Il est évident que tant les fonds traditionnels présents dans la cryptographie que les « fonds natifs de la cryptographie » sont animés par une grande passion pour l’argent. Toutefois, pour ces derniers, la foi revêt une importance encore plus grande. De nombreux fonds financiers traditionnels et excellents traders d’institutions classiques, attirés par les profits en 2021, ont afflué massivement. Mais après avoir traversé l’épreuve de 2023, seuls ceux qui restent profondément engagés envers ce secteur demeurent.
La vitalité du marché secondaire est indispensable à la prospérité du marché primaire. En raison du fait que le marché n’a pas résisté à cette épreuve, le développement attendu des « applications cryptographiques » s’est trouvé bloqué.

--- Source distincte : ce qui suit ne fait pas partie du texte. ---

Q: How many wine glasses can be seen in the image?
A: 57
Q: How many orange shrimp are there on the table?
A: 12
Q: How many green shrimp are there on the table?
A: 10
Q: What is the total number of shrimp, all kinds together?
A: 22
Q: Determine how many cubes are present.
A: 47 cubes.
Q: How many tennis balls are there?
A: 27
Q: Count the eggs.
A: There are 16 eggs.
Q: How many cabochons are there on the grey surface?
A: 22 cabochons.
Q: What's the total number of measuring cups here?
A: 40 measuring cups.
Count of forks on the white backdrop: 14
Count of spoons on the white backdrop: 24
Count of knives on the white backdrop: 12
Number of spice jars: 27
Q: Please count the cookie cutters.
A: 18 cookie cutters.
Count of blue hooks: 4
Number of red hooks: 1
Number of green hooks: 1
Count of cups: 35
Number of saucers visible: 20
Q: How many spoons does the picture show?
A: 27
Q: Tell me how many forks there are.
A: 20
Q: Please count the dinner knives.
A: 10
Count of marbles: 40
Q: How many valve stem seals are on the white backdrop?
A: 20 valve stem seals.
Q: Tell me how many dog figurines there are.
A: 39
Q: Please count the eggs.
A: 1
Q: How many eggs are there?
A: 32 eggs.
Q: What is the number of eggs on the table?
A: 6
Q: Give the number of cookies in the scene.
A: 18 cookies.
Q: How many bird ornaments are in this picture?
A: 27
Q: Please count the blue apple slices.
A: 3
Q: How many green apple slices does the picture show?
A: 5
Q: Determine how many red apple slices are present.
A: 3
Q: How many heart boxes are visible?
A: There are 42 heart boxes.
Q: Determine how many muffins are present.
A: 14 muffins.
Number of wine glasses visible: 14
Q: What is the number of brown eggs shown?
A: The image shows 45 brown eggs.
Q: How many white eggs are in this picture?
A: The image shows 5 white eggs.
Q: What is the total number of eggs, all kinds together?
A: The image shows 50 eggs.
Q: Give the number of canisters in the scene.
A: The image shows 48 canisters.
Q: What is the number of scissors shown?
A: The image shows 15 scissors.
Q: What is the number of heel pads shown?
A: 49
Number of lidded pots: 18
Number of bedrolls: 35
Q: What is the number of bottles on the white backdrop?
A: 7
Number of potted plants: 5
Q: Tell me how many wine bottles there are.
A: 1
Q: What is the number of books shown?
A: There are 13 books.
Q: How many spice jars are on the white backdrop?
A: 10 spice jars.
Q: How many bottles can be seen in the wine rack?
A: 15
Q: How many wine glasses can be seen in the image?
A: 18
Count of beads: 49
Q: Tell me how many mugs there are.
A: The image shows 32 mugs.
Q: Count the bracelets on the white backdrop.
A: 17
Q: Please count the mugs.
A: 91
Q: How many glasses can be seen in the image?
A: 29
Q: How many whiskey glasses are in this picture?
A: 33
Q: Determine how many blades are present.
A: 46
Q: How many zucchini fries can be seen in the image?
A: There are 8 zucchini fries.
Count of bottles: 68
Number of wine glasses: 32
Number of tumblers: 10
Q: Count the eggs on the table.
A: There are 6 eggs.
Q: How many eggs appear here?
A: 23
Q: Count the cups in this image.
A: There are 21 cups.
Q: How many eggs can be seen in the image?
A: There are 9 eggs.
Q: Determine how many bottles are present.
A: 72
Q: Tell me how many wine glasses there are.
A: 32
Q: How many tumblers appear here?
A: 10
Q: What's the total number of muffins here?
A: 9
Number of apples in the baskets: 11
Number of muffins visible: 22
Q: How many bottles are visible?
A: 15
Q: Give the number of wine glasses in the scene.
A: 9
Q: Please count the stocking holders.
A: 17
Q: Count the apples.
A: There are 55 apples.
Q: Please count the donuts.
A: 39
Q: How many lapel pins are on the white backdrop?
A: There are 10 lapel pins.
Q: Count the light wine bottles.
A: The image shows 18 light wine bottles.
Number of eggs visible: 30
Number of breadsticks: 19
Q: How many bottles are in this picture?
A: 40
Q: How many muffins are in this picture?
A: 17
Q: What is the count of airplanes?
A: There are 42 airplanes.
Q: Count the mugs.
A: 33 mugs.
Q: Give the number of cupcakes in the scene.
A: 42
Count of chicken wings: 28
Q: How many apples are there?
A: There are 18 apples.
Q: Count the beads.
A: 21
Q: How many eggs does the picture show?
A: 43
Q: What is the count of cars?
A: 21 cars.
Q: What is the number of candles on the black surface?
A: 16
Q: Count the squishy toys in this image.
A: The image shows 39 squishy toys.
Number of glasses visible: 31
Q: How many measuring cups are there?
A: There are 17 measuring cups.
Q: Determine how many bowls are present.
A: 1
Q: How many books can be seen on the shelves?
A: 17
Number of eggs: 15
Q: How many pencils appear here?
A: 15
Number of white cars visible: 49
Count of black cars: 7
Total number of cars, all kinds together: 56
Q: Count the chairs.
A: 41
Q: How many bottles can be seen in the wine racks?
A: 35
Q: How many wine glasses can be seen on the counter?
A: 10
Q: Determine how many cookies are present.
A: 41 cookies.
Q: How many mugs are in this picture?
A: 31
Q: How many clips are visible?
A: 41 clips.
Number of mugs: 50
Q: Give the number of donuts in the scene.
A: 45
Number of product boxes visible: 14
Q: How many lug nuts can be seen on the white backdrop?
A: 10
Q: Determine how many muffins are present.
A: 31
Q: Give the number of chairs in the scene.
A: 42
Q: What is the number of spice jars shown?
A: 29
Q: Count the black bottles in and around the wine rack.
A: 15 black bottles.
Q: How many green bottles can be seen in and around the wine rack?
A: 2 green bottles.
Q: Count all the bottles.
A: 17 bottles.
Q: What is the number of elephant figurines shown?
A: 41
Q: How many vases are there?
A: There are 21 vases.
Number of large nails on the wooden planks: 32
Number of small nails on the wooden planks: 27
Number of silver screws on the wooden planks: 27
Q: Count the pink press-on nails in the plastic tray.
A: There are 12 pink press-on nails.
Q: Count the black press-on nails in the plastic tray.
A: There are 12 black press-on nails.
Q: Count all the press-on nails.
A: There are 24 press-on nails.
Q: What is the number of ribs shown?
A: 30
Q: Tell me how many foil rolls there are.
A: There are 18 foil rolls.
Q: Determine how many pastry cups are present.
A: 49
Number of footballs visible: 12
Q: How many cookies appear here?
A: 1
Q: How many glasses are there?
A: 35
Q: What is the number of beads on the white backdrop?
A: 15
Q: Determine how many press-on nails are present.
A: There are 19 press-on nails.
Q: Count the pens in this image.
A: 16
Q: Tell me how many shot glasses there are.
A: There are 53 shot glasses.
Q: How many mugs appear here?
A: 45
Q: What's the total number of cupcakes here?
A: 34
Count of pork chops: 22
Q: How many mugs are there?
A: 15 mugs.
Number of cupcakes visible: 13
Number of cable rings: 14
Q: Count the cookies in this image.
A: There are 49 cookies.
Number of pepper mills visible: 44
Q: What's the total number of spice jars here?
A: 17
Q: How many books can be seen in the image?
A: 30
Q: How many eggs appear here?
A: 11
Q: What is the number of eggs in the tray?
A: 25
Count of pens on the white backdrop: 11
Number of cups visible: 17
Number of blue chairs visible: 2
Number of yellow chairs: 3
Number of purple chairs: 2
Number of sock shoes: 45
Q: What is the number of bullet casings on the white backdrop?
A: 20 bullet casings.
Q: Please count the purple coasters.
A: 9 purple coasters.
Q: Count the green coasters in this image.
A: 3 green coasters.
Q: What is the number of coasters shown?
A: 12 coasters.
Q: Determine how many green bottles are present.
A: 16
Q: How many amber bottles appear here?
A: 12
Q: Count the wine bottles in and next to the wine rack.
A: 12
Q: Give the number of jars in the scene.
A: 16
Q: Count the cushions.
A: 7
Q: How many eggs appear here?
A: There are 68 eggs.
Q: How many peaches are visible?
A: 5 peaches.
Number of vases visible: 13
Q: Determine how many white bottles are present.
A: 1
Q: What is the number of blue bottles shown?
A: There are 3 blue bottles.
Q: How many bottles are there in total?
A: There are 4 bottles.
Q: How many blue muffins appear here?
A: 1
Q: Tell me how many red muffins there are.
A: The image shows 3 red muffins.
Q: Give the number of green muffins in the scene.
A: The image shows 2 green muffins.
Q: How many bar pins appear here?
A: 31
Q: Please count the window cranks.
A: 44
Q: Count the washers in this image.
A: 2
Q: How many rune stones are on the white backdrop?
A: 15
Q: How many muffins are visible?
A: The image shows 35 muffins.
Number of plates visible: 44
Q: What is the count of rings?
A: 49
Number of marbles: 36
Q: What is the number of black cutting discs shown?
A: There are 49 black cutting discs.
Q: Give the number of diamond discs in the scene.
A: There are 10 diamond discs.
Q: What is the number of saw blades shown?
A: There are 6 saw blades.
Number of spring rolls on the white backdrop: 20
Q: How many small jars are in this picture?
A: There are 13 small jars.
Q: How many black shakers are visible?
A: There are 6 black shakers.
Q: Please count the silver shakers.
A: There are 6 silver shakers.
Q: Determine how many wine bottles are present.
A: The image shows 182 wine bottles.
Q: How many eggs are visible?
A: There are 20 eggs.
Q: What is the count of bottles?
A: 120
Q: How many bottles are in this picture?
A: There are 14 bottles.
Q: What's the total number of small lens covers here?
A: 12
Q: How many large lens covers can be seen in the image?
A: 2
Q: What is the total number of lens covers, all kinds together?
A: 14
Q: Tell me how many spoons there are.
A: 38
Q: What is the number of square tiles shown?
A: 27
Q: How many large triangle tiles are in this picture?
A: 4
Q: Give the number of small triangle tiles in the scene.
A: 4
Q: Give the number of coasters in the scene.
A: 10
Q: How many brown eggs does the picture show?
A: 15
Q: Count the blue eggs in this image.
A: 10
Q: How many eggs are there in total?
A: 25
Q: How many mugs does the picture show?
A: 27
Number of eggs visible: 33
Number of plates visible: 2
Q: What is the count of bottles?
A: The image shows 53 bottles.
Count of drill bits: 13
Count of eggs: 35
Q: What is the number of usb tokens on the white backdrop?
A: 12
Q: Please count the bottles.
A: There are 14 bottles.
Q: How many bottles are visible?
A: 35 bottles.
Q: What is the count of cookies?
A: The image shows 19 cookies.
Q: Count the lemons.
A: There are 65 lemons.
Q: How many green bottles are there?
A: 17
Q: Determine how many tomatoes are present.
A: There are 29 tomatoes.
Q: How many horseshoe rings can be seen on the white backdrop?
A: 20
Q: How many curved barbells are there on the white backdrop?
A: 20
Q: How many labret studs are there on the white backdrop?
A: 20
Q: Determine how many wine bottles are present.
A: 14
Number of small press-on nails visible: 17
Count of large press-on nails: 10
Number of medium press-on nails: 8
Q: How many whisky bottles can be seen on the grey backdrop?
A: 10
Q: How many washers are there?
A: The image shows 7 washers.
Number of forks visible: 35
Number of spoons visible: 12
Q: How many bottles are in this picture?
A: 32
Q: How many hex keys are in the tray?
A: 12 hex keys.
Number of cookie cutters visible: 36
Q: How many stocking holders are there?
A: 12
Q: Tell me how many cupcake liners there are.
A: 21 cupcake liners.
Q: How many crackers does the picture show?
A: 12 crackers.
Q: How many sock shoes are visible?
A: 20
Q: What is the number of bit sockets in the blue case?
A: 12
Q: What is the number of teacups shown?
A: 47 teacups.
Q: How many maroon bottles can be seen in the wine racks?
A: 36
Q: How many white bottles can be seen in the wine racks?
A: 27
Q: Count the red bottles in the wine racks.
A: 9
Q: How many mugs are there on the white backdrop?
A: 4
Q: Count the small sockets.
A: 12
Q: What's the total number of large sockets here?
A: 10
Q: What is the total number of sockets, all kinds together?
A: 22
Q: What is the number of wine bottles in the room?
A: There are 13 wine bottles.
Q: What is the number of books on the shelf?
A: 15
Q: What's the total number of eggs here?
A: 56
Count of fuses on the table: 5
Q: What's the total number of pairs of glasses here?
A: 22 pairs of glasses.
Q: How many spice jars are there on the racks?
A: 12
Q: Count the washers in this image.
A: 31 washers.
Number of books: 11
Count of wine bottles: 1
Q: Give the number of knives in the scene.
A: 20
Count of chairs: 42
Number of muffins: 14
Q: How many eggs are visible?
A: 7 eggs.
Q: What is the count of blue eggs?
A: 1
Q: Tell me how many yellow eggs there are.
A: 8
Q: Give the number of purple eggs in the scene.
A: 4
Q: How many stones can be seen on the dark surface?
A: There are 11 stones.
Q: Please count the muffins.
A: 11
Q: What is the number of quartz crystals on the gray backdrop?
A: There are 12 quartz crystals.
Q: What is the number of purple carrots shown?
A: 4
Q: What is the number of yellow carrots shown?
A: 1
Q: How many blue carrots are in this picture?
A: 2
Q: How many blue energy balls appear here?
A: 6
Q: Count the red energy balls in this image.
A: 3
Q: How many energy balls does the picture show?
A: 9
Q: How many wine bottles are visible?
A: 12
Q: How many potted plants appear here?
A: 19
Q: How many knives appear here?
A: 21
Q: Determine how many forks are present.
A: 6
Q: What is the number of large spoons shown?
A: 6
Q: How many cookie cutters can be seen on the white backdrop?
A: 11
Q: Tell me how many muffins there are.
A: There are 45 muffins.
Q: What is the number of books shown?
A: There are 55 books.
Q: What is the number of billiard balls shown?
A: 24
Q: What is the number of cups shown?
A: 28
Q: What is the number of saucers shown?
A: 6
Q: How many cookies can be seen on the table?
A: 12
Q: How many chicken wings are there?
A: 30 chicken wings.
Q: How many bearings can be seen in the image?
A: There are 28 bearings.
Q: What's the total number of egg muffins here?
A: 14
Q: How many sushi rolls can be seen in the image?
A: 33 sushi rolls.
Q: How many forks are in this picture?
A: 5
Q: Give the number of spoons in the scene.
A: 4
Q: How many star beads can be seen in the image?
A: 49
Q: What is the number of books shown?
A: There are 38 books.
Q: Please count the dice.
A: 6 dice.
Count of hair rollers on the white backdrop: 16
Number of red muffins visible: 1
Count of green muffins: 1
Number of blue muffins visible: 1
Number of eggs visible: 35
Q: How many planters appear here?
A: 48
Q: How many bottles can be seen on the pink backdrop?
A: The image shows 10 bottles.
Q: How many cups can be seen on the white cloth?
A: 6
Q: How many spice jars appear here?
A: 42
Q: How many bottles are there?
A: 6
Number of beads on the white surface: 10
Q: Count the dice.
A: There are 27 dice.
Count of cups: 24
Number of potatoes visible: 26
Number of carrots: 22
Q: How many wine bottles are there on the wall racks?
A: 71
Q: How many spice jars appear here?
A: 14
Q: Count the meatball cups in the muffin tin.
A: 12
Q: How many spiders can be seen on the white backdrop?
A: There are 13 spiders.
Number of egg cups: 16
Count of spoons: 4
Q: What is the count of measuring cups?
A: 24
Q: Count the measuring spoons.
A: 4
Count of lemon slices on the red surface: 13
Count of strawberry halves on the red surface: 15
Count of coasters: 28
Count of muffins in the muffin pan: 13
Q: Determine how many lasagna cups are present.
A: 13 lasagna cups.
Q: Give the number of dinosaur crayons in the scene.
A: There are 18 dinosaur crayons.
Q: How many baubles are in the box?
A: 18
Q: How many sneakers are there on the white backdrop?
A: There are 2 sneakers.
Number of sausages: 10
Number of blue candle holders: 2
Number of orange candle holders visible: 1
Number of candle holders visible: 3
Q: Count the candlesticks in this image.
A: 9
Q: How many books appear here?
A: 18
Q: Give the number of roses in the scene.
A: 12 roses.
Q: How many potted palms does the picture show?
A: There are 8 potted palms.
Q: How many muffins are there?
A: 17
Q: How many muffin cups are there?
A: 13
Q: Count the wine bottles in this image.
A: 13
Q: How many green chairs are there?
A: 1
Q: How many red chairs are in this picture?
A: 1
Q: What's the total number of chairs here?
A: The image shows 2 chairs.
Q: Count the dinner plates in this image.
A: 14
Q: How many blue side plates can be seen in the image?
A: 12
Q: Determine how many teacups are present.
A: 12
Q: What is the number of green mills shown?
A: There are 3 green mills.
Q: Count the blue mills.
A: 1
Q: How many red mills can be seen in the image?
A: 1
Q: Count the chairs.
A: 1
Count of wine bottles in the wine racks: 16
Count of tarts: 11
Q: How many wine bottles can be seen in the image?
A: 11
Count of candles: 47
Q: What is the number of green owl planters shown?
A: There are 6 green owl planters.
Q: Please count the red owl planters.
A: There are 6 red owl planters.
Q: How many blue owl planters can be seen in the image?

Malgré des améliorations notables en matière de performance des blockchains, de progrès significatifs dans l’interopérabilité inter-chaînes, et une amélioration continue des composants fondamentaux comme les NFT et les DID, des domaines tels que « IA + Web3 », « DePin », ou encore les gamefi/jeux sur blockchain, déjà expérimentés lors du précédent cycle, n’ont produit que du bruit sans résultats concrets. Cette stagnation s’explique par le fait que le rôle de la finance dans « le financement au service de l’industrie » et « la promotion de l’optimisation de l’allocation du capital » n’a pas encore été rempli dans l’écosystème de la cryptographie.
Le point de départ de ce changement devrait justement se trouver dans la rupture de cette impasse caractérisée par un « marché haussier sans vigueur ». Le facteur clé de cette rupture réside dans les « fonds natifs de la cryptographie ». Nous estimons que le rôle, la position et l’impact de ces « fonds natifs de la cryptographie », ainsi que les opportunités de valeur qu’ils généreront, vont progressivement se manifester durant ce cycle. Et vous, y serez-vous ?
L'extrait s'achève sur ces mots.